Sabtu, 15 November 2025

DPR Soroti 11 Ribu Sengketa Tanah Nasional, Kasus JK Jadi Pelajaran Penting

Anggota Komisi II DPR RI Fraksi Gerindra, Azis Subekti, meminta pemerintah mengambil langkah tegas dalam menyelesaikan persoalan mafia tanah.

HO/Ist
SENGKETA TANAH - Anggota Komisi II DPR RI Fraksi Gerindra, Azis Subekti. Ia meminta pemerintah mengambil langkah tegas dalam menyelesaikan persoalan mafia tanah yang masih marak terjadi di Indonesia. 

Ringkasan Berita:
  • Anggota Komisi II DPR RI Fraksi Gerindra, Azis Subekti, meminta pemerintah bertindak tegas memberantas mafia tanah.
  • Kasus sengketa lahan yang menimpa Jusuf Kalla dinilai harus menjadi titik balik agar negara tidak kalah oleh mafia tanah.
  • Jika mantan Wakil Presiden bisa terdampak, rakyat kecil lebih rentan karena minim akses hukum dan jaringan.
 

TRIBUNNEWS.COM, JAKARTA – Anggota Komisi II DPR RI Fraksi Gerindra, Azis Subekti, meminta pemerintah mengambil langkah tegas dalam menyelesaikan persoalan mafia tanah yang masih marak terjadi di Indonesia.

Hal ini disampaikan Azis menanggapi sengketa lahan seluas sekitar 164.151 meter persegi di kawasan Metro Tanjung Bunga, Tamalate, Makassar, Sulawesi Selatan, yang melibatkan Hadji Kalla dan Gowa Makassar Tourism Development (GMTD).

“Kasus yang menimpa Pak Jusuf Kalla harus menjadi titik balik. Negara tidak boleh kalah oleh mafia tanah,” kata Azis kepada wartawan, Jumat (14/11/2025).

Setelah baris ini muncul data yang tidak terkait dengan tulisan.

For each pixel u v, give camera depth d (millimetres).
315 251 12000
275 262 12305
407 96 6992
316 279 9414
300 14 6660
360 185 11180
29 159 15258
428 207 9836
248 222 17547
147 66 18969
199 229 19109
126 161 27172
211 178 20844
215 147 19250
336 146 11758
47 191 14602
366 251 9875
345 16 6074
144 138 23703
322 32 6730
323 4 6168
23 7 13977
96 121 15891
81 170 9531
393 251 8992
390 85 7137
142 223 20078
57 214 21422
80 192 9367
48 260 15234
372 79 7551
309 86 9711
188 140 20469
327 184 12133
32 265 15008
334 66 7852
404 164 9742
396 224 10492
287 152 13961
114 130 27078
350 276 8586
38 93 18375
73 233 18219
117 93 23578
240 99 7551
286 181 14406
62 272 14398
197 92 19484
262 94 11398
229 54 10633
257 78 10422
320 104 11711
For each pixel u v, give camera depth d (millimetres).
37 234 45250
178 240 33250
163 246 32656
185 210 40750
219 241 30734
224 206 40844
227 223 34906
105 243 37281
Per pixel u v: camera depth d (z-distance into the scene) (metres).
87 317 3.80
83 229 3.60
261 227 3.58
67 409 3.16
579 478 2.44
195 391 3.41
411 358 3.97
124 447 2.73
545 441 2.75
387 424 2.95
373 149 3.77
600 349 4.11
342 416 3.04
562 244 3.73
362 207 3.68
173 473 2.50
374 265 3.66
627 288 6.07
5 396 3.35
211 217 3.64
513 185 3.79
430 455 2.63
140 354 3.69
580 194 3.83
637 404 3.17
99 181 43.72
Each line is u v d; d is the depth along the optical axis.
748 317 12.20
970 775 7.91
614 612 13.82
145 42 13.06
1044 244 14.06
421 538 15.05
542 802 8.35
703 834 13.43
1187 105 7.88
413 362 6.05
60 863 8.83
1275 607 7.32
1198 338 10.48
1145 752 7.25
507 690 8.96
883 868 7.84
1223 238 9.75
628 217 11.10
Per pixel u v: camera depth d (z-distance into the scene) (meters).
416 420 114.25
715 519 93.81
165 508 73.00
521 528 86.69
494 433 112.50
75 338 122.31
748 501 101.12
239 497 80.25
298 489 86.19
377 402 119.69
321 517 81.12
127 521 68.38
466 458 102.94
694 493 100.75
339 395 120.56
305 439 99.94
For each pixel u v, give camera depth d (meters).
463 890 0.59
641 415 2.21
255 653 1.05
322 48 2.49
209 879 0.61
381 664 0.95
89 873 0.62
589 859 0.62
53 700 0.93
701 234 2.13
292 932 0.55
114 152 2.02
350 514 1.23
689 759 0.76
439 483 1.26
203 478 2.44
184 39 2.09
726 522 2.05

Menurut Azis, tanah memiliki fungsi mulia sebagai sumber kepastian hidup yang adil bagi seluruh rakyat.

Sengketa yang menjerat mantan Wakil Presiden Jusuf Kalla menunjukkan bahwa persoalan mafia tanah dan carut-marut administrasi pertanahan bukan sekadar isu di media, melainkan kenyataan yang bisa menimpa siapa saja.

“Kalau seorang mantan Wakil Presiden saja bisa menjadi korban salah kelola administrasi pertanahan, apalagi rakyat kecil yang tidak punya akses kuasa dan jaringan,” ujarnya.

Azis menyoroti persoalan berulang dalam tata kelola pertanahan, mulai dari sertifikat ganda, data tumpang tindih, hingga proses administrasi yang tidak transparan.

Kondisi ini dinilai merugikan warga negara dan menggerus kepercayaan publik terhadap institusi negara.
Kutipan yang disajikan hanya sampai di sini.